Selected extract:
Break out the history books. The year 2015 will go down as the Sarasota-Manatee real estate market’s busiest ever.
Industry insiders are using phrases like “shattering records” and “skyrocketing sales prices” to describe the frenetic pace of resales and new construction across the region. For the first time ever, the City of Sarasota processed 8,402 building permits in its fiscal year ending Sept. 30 (a whopping 1,200 more than in 2014), and the City of Venice issued a record-breaking 5,000-plus. Neal Communities reported in November that it was on track to sell 1,000 new homes in 2015, a 25 percent increase from the previous year and an all-time company high. In Sarasota County, residential resales topped 1,000 for each of six straight months, a never-before-seen phenomenon. (A slight dip in October still put us on track for a record-breaking year, say realtors.) And, on a micro-level, it was a history-making day in late September for John van Zandt, a realtor with Island Real Estate of Anna Maria. “It’s just now hitting me,” he wrote on Facebook. “I had three closings on Thursday. Never did that before.”
“We are on pace to have our best year ever in unit sales,” Stafford Starcher, president of the Realtor Association of Sarasota and Manatee and a realtor with Re/Max Alliance Group, said in late October. “Right now, it’s hot.”
The median number of days on the market for resales last September tells the story: 35 days for single-family homes in Sarasota County regardless of price range (54 days for condos); 46 days for single-family homes in Manatee County and 66 days for Manatee condos.

Prompt A:
In the real estate passage, what median number of days on the market does it give for each kind of resale in each county?
Prompt B:
Summarize the real estate passage in two sentences.
Prompt C:
Repeat the real estate passage word for word, beginning at "The median number" and stopping after "for Manatee condos.".

Stored data:
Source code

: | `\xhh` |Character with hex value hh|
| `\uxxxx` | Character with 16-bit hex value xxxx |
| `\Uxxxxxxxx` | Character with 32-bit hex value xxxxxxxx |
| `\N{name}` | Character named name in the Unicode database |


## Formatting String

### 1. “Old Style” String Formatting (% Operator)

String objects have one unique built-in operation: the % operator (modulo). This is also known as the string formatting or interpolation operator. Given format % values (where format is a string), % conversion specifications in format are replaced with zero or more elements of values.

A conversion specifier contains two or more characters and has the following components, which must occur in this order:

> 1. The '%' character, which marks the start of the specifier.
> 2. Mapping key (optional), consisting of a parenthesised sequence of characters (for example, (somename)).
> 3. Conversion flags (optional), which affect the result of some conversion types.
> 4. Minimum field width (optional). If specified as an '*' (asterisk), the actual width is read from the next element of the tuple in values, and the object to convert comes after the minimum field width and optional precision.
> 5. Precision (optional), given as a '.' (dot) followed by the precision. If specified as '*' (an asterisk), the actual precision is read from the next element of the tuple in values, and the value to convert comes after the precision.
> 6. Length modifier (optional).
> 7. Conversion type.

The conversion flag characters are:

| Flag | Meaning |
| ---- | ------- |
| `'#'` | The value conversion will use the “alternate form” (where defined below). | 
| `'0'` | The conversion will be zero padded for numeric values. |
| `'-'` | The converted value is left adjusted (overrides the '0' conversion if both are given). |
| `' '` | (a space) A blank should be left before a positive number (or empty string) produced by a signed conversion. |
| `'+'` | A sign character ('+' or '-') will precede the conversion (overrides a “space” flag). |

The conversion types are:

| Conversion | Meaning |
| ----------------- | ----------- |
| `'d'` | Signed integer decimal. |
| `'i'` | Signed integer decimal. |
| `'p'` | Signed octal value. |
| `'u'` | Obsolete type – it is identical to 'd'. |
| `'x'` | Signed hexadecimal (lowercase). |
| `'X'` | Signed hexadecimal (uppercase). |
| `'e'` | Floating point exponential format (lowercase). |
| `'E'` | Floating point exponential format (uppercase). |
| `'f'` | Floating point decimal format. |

Exercise output A:
- Single-family homes in Sarasota County: 35 days
- Condos in Sarasota County: 54 days
- Single-family homes in Manatee County: 46 days
- Condos in Manatee County: 66 days

Exercise output B:
The year 2015 is set to be the busiest ever for the Sarasota-Manatee real estate market, with record building permits in Sarasota and Venice, a company-high 1,000 new home sales expected by Neal Communities, and more than 1,000 residential resales in Sarasota County for six straight months. The president of the Realtor Association of Sarasota and Manatee said the region was on pace for its best year in unit sales, and median days on the market that September ranged from 35 to 66 days depending on county and property type.

Exercise output C:
The median number of days on the market for resales last September tells the story: 35 days for single-family homes in Sarasota County regardless of price range (54 days for condos); 46 days for single-family homes in Manatee County and 66 days for Manatee condos.